I recently came across a quote by Ellen Charry in By the Renewing of your Minds:The Pastoral Function of Christian Doctrine. I resonate deeply with this quote. Teaching can stifle the mind, yet hopefully it will enliven the imagination. Teaching can promulgate error prone ideas, yet hopefully it will encourage to seek out truth and ideas beyond the classroom. My goals as an educator is to do both: enliven the mind as well as teach my students beyond the classroom. Charry's quote...well, I can't help but say "yes!" A resounding "Yes!" that is.
When subjects and disciplines are taught, what end goal is in mind? A well-educated mind? A reduplicated self? Or a student who ties human happiness to virtuous character predicated on such disciplines? I teach to the whole man so as to affect the whole being so as to affect change in the whole person. We teach a discipline, and in teaching a discipline we simultaneously desire to affect the whole man so that they pursue happiness and virtue because of knowing God.

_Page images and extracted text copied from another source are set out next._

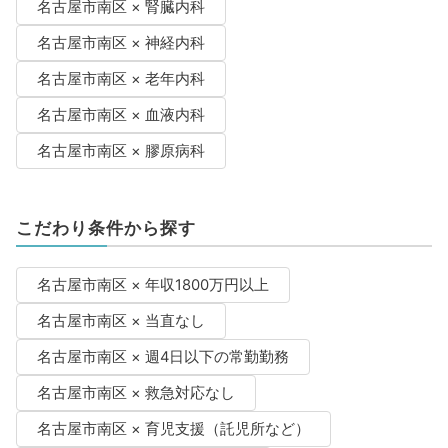
名古屋市南区 × 腎臓内科
名古屋市南区 × 神経内科
名古屋市南区 × 老年内科
名古屋市南区 × 血液内科
名古屋市南区 × 膠原病科
こだわり条件から探す
名古屋市南区 × 年収1800万円以上
名古屋市南区 × 当直なし
名古屋市南区 × 週4日以下の常勤勤務
名古屋市南区 × 救急対応なし
名古屋市南区 × 育児支援（託児所など）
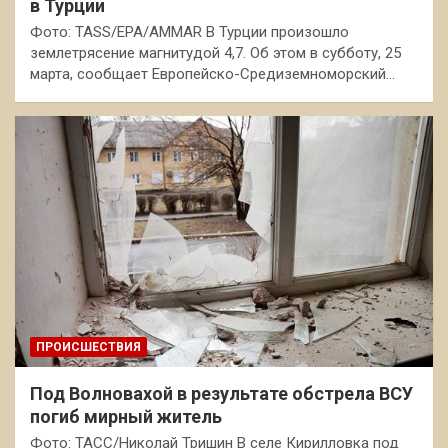
в Турции
Фото: TASS/EPA/AMMAR В Турции произошло
землетрясение магнитудой 4,7. Об этом в субботу, 25
марта, сообщает Европейско-Средиземноморский…
ПРОИСШЕСТВИЯ
Под Волновахой в результате обстрела ВСУ
погиб мирный житель
Фото: ТАСС/Николай Тришин В селе Кирилловка под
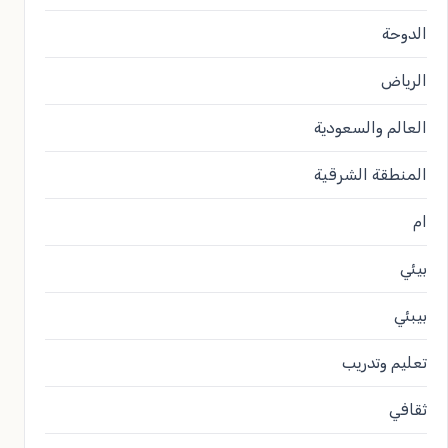
الدوحة
الرياض
العالم والسعودية
المنطقة الشرقية
ام
بيئي
بيبئي
تعليم وتدريب
ثقافي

I also noticed that they (Ancient Christian thinkers) understood human happiness to be tied to virtuous character, which in turn comes from knowing God. Becoming an excellent person is predicated on enjoying God. For these theologians, beauty, truth, and goodness—the foundation of human happiness—come from knowing and loving God and nowhere else. I realized then why this no longer make sense to use. All of these have become disjoined in the modern world, and especially the postmodern world, with the unsettling consequence that from the point of view of the classical tradition, we are moral and intellectual barbarians.
Although I started this project as an exercise in historical theology, a constructive thesis emerged: when Christian doctrines assert the truth about God, the world, and ourselves, it is a truth that seeks to influence us. As I worked through the text, the divisions of the modern theological curriculum began making less and less sense to me. I could no longer distinguish apologetics from catechesis, or spirituality from ethics or pastoral theology. And I no longer understood systematic or dogmatic theology apart from all of these. In the older texts, evangelism, catechesis, moral exhortation, dogmatic exegesis, pastoral care, and apologetics were happening at the same time because the authors were speaking to a whole person. Our neat divisions simply didn't work. Eventually the distinctions between historical and systematic theology and between theology and biblical studies began to weaken, too. I realized that I was uncovering a norm of theological integrity that had become unintelligible to the modern disciplines.
Why am I pursuing a life as a teacher? Because there is happiness to think deeply upon the beauty, truth, and goodness of the world. And this happiness, when addressing the whole of a person, is tied to virtuous character, all rooted in knowing God. Therefore, to think deeply upon the beauty, truth, and goodness in the world is to think deeply upon God. As Charry states, "Becoming an excellent person is predicated on enjoying God." I teach to construct the "excellent person" who enjoys God and will live virtuously, because virtue and happiness is subsequently linked to enjoying God.
Ellen T. Charry, By the Renewing of Your Minds: The Pastoral Function of Christian Doctrine (New York: Oxford University Press, 1997), vii–viii.